------ Records provided ------
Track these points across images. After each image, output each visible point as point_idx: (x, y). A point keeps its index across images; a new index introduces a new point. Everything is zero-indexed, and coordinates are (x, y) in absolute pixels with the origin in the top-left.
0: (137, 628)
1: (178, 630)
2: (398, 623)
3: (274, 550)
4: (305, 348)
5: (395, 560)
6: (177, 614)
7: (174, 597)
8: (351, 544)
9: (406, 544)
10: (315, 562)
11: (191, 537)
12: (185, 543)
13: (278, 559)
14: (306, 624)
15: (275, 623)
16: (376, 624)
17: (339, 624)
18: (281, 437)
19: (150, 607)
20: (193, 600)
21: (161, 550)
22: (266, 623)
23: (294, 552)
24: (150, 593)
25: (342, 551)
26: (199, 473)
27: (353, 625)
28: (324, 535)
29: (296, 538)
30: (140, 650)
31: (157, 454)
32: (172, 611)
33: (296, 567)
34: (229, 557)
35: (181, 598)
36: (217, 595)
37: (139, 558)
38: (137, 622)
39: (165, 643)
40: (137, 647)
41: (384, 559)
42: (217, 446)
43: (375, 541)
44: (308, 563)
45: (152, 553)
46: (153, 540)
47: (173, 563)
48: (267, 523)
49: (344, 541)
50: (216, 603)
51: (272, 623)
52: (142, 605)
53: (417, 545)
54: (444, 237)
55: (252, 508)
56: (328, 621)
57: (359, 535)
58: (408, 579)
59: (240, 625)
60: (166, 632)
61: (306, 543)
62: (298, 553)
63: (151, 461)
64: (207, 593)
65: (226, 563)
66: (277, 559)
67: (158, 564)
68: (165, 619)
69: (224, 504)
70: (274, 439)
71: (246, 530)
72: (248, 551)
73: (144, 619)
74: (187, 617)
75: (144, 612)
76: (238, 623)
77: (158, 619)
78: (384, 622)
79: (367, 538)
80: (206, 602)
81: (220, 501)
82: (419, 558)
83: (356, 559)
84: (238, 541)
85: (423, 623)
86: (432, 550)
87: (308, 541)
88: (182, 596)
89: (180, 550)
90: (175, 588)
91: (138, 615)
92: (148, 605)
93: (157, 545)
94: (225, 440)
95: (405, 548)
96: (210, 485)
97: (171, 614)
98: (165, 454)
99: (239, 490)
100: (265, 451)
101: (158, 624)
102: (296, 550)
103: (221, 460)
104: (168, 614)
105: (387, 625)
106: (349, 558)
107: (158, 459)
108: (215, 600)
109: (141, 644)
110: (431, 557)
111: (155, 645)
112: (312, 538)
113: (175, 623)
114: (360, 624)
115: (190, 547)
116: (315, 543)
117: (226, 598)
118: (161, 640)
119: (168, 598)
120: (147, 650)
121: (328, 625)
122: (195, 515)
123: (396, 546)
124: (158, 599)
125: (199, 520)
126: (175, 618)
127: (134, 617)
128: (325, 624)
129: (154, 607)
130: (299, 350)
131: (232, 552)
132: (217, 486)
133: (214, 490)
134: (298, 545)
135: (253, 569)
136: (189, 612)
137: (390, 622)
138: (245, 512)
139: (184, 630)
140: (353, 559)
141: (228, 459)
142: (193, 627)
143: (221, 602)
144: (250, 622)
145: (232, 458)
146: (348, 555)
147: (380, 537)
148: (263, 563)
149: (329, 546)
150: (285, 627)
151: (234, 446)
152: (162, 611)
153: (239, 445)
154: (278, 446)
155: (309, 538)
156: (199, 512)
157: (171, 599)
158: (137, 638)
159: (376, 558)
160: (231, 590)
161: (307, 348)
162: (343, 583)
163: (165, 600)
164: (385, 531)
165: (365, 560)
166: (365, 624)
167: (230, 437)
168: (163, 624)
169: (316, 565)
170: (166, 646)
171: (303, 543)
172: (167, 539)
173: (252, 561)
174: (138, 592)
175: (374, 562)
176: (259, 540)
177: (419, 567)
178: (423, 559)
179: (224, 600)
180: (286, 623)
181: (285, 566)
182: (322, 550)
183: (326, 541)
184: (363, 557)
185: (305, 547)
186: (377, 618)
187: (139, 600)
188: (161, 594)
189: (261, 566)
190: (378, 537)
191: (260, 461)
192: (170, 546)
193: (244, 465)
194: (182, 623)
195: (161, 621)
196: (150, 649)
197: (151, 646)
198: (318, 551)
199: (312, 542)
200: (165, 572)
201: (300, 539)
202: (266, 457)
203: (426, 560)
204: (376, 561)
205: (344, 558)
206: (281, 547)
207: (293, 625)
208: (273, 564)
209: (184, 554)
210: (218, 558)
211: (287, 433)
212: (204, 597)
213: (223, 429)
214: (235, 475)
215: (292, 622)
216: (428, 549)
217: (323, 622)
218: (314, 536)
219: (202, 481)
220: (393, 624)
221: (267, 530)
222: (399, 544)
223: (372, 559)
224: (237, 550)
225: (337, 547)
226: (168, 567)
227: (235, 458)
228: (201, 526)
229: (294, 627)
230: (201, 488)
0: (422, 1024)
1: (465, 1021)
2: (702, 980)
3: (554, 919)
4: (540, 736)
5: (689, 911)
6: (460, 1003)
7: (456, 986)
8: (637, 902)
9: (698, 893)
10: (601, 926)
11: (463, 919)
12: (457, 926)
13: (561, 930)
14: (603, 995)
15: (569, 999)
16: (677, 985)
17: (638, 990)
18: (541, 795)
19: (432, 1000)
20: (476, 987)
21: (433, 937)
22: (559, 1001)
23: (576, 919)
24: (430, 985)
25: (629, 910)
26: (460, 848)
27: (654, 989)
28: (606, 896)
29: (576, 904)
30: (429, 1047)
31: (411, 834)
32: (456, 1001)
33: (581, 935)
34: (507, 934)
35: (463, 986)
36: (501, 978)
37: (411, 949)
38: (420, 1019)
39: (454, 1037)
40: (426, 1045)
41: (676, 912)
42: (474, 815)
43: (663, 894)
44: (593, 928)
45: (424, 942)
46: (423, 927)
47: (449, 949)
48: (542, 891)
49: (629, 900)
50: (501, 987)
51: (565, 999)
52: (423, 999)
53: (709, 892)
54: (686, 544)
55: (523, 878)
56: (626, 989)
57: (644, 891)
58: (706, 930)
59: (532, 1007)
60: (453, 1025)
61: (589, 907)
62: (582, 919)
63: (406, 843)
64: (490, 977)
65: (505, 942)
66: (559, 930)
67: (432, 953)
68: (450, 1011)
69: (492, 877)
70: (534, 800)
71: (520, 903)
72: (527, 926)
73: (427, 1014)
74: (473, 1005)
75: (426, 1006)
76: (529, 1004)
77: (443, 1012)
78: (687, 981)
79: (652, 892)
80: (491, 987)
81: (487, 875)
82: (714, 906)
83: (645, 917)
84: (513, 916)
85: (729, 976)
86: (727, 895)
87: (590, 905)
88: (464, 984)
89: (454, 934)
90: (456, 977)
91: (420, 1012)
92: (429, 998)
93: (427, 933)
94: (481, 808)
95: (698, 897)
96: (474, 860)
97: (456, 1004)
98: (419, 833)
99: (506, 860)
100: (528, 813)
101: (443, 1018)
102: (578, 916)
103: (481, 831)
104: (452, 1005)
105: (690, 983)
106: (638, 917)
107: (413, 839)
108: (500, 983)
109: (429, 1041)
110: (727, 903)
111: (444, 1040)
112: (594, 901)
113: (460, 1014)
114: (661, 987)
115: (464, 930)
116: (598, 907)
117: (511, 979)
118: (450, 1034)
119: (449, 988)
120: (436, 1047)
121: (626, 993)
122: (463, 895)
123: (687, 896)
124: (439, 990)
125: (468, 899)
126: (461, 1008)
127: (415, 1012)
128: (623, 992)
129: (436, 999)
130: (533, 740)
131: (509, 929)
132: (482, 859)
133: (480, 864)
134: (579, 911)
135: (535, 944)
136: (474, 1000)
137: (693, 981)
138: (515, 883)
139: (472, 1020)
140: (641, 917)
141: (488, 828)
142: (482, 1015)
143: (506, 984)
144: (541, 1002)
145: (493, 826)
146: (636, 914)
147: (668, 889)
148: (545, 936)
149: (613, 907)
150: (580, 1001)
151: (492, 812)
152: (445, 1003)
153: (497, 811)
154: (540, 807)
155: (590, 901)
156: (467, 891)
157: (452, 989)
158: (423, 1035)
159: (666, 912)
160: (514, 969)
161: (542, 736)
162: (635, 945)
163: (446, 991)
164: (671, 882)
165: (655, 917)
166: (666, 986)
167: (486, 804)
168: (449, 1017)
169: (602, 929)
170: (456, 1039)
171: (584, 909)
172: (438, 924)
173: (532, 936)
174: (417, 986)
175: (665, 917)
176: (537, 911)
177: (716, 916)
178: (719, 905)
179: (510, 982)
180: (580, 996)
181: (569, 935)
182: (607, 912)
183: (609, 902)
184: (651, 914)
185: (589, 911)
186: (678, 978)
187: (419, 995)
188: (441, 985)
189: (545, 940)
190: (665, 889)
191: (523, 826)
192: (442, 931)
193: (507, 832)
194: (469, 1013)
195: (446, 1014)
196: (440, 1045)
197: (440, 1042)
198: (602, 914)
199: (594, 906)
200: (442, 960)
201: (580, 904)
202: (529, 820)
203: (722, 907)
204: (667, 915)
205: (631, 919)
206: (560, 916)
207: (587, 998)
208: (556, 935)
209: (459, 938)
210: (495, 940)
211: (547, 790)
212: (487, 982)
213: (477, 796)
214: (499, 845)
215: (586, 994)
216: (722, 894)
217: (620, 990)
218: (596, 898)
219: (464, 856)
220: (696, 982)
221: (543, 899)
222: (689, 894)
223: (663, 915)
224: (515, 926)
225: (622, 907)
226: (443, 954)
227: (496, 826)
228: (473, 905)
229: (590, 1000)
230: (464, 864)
------
### What needs to be done
Return the lines from the very first one through the line containing "42: (217, 446)", copied character for character.

### Exercise output
Track these points across images. After each image, output each visible point as point_idx: (x, y). A point keeps its index across images; a new index introduces a new point. Everything is zero-indexed, and coordinates are (x, y) in absolute pixels with the origin in the top-left.
0: (137, 628)
1: (178, 630)
2: (398, 623)
3: (274, 550)
4: (305, 348)
5: (395, 560)
6: (177, 614)
7: (174, 597)
8: (351, 544)
9: (406, 544)
10: (315, 562)
11: (191, 537)
12: (185, 543)
13: (278, 559)
14: (306, 624)
15: (275, 623)
16: (376, 624)
17: (339, 624)
18: (281, 437)
19: (150, 607)
20: (193, 600)
21: (161, 550)
22: (266, 623)
23: (294, 552)
24: (150, 593)
25: (342, 551)
26: (199, 473)
27: (353, 625)
28: (324, 535)
29: (296, 538)
30: (140, 650)
31: (157, 454)
32: (172, 611)
33: (296, 567)
34: (229, 557)
35: (181, 598)
36: (217, 595)
37: (139, 558)
38: (137, 622)
39: (165, 643)
40: (137, 647)
41: (384, 559)
42: (217, 446)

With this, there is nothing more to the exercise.